Problem details
Of the lines below, report only those that contain "apple".

Input for this task Block Start

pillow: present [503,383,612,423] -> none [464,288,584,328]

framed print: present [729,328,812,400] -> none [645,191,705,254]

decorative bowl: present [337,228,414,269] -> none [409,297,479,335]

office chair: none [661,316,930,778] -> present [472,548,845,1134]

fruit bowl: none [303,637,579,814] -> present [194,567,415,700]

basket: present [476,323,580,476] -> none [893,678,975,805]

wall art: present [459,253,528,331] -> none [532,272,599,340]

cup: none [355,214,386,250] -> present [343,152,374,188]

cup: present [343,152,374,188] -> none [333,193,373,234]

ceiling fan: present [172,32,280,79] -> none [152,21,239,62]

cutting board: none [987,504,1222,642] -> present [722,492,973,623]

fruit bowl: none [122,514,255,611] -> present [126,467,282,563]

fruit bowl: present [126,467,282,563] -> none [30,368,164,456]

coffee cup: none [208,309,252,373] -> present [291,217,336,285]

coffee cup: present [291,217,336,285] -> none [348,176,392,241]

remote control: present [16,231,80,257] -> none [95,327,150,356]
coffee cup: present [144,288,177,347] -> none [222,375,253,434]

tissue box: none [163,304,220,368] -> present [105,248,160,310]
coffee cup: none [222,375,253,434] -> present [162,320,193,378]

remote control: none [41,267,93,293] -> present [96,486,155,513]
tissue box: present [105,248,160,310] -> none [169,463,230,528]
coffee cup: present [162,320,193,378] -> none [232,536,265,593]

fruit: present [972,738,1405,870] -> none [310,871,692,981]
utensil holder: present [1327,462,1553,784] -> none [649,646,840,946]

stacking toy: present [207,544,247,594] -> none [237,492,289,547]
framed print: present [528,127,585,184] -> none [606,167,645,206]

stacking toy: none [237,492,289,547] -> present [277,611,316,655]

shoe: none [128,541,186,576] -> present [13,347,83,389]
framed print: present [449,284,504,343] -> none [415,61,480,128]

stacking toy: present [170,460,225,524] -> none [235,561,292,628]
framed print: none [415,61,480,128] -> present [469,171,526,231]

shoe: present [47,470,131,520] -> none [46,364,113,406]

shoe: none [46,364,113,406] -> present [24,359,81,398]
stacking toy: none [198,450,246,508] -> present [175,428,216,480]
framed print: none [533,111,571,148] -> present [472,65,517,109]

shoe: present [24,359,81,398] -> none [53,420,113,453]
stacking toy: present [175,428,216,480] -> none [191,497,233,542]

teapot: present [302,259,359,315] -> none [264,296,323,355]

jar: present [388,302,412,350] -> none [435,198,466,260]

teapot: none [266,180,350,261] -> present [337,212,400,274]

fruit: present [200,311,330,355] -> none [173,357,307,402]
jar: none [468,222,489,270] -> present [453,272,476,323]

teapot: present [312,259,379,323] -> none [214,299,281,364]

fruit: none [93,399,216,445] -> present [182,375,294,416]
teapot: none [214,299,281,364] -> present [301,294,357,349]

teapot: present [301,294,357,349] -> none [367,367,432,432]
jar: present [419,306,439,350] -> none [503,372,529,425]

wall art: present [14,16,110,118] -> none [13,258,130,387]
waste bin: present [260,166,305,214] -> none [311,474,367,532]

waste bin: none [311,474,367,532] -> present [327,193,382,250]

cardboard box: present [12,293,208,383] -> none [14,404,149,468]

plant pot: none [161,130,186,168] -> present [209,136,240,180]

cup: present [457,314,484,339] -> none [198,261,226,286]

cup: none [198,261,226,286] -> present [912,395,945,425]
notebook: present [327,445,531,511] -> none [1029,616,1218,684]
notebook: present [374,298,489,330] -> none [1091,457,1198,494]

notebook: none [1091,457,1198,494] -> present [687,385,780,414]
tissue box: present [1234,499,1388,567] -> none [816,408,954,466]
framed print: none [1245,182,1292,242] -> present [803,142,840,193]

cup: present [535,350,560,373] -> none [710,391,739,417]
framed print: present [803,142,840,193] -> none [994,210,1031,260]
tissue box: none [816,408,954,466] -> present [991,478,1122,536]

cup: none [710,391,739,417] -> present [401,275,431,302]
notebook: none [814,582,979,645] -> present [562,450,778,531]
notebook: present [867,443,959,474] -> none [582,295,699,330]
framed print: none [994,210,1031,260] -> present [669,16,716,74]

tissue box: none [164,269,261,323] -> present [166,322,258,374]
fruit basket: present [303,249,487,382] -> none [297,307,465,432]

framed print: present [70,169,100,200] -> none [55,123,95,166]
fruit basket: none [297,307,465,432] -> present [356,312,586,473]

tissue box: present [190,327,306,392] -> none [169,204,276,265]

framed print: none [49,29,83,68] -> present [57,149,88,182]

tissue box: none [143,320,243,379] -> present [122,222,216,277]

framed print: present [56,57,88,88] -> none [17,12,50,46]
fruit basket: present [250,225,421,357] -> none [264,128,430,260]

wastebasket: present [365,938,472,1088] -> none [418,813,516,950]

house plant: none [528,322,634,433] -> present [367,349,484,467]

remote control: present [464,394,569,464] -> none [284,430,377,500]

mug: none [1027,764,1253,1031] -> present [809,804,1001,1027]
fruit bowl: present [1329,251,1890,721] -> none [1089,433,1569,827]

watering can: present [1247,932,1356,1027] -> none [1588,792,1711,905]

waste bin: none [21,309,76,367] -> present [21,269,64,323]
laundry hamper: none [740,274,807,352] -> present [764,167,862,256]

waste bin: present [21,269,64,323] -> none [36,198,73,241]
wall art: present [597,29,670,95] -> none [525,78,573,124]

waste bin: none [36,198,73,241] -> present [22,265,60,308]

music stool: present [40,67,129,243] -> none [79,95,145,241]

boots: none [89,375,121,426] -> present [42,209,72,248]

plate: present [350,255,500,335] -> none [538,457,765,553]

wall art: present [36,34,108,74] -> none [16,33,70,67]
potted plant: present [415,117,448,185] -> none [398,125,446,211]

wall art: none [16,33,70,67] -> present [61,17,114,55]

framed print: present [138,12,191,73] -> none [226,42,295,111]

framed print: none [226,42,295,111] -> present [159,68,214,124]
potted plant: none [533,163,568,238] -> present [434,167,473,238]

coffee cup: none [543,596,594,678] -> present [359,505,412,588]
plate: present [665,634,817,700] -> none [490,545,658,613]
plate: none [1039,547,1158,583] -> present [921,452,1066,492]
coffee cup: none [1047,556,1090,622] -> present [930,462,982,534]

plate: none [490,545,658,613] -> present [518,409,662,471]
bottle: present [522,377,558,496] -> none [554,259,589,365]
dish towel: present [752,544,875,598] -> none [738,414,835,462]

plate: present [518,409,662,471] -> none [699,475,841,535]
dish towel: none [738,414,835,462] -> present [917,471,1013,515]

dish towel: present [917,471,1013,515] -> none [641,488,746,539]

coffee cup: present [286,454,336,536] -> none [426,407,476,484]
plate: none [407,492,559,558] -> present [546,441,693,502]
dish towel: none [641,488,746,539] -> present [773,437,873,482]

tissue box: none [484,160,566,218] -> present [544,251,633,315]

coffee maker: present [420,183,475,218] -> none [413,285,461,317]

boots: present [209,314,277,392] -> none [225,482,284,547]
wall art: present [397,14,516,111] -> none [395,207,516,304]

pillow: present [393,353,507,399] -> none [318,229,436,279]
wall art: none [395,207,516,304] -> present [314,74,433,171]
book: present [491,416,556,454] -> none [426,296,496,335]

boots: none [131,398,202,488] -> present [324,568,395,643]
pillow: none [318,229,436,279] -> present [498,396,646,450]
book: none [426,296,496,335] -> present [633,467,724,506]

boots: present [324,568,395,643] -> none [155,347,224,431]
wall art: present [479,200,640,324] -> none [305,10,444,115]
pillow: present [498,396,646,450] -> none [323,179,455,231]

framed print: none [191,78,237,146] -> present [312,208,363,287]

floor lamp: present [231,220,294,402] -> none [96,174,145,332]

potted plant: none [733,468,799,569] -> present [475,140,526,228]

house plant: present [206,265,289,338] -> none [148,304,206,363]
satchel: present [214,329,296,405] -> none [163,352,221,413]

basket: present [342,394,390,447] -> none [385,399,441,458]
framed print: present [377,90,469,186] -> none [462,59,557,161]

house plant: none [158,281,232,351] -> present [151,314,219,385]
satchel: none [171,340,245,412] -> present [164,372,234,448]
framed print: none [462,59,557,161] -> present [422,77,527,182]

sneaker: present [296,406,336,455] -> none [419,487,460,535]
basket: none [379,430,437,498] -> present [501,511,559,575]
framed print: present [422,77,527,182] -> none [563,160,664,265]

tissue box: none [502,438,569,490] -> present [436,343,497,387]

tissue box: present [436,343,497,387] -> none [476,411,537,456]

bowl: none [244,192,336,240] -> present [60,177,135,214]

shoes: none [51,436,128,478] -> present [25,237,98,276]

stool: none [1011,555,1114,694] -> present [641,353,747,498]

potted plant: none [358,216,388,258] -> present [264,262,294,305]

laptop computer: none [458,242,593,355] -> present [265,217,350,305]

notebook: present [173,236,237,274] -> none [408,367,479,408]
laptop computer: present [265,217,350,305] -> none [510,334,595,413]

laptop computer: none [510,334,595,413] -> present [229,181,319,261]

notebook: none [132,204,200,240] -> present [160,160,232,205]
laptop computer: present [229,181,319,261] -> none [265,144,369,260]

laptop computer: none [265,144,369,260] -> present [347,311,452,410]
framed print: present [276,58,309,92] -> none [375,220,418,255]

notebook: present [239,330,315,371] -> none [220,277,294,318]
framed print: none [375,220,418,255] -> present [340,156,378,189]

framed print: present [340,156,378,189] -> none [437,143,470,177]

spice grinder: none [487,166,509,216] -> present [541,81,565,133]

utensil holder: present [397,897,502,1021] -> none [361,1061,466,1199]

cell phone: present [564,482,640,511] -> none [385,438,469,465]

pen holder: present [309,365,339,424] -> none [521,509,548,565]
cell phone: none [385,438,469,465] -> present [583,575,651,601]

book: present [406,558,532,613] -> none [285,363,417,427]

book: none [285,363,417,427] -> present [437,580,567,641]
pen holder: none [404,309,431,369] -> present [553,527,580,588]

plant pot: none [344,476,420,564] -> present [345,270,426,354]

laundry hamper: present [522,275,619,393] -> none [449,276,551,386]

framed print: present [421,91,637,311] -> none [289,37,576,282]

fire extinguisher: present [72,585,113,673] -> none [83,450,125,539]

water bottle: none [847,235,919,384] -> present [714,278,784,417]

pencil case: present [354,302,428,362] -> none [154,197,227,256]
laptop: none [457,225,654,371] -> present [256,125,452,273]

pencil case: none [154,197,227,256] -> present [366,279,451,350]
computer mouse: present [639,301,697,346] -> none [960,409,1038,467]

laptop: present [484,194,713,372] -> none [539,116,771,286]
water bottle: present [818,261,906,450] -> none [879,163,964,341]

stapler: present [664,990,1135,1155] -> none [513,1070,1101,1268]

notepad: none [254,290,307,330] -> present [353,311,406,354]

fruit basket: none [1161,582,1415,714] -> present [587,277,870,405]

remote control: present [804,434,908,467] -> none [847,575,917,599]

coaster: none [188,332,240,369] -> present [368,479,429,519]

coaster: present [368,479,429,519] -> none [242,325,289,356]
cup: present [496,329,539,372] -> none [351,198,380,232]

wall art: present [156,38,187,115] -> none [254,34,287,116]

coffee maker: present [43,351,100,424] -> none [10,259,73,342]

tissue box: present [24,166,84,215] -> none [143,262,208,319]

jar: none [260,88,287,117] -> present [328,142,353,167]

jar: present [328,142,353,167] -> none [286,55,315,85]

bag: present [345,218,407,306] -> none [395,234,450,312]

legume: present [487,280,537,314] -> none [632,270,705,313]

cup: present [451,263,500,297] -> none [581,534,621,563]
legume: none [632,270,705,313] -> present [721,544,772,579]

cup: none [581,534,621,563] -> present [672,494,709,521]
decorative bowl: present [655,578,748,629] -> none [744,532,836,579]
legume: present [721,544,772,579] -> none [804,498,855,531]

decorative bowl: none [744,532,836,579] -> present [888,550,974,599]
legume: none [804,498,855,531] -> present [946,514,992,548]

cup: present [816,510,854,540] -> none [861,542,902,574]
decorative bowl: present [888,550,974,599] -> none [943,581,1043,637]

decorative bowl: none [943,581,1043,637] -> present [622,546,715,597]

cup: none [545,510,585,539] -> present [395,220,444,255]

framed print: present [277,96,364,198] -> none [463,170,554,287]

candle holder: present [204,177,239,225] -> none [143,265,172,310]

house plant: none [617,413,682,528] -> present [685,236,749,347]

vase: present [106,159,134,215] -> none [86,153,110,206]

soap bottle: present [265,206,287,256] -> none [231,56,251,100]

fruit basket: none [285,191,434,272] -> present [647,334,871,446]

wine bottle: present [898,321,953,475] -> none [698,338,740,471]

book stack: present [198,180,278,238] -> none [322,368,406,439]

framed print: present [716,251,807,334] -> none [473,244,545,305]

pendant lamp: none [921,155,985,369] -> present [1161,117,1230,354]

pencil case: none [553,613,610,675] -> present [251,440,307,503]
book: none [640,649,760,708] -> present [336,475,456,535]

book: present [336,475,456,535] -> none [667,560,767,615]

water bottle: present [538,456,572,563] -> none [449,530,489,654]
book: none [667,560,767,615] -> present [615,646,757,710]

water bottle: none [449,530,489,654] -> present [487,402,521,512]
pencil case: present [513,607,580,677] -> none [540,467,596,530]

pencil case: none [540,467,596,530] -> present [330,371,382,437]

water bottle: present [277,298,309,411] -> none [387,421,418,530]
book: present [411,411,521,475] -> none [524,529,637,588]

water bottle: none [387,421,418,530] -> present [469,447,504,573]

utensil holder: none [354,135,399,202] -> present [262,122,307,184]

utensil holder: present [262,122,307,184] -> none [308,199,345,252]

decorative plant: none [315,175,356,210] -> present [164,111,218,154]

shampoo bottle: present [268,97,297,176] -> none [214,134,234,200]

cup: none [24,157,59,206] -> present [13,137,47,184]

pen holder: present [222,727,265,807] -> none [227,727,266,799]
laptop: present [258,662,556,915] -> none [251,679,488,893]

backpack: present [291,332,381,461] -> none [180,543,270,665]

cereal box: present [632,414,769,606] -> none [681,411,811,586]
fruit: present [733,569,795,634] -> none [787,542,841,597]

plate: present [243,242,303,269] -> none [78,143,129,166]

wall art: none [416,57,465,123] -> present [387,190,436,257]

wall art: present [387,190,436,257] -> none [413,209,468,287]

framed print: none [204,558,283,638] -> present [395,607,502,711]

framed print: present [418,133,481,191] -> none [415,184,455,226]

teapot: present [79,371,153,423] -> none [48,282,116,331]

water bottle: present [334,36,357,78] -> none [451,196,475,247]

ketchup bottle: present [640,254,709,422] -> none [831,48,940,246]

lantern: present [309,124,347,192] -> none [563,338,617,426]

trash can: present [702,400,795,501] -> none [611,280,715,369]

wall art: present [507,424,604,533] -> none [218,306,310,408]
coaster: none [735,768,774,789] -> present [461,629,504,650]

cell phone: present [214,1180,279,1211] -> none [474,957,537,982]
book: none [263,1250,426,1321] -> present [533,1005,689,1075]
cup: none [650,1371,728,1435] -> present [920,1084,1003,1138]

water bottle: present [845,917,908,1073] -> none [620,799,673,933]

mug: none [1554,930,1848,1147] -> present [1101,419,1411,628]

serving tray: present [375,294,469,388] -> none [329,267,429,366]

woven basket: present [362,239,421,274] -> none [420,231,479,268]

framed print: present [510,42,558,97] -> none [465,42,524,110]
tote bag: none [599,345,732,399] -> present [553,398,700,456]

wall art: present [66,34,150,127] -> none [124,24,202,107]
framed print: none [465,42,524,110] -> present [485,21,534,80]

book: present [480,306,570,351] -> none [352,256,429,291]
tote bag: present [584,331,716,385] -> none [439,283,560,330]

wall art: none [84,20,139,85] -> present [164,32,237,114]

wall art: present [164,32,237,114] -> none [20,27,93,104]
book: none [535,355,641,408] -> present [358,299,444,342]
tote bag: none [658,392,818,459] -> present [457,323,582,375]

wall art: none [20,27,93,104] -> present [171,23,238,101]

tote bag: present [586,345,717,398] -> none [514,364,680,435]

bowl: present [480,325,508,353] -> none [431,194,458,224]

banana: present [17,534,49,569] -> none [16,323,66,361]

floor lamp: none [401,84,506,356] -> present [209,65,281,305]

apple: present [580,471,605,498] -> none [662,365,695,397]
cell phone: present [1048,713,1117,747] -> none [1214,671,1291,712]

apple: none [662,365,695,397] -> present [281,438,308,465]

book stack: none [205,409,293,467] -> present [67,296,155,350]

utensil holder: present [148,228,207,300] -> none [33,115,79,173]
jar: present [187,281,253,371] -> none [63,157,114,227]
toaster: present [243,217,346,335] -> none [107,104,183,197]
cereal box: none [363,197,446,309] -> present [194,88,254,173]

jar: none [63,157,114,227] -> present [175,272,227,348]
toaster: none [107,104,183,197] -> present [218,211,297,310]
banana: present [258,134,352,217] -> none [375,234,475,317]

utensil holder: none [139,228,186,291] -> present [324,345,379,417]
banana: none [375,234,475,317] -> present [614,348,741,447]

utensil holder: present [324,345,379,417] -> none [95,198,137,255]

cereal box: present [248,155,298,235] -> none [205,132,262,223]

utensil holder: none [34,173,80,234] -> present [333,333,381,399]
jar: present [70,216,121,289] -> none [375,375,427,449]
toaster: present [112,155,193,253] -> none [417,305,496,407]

Input for this task Block End

Completed task
apple: present [580,471,605,498] -> none [662,365,695,397]
apple: none [662,365,695,397] -> present [281,438,308,465]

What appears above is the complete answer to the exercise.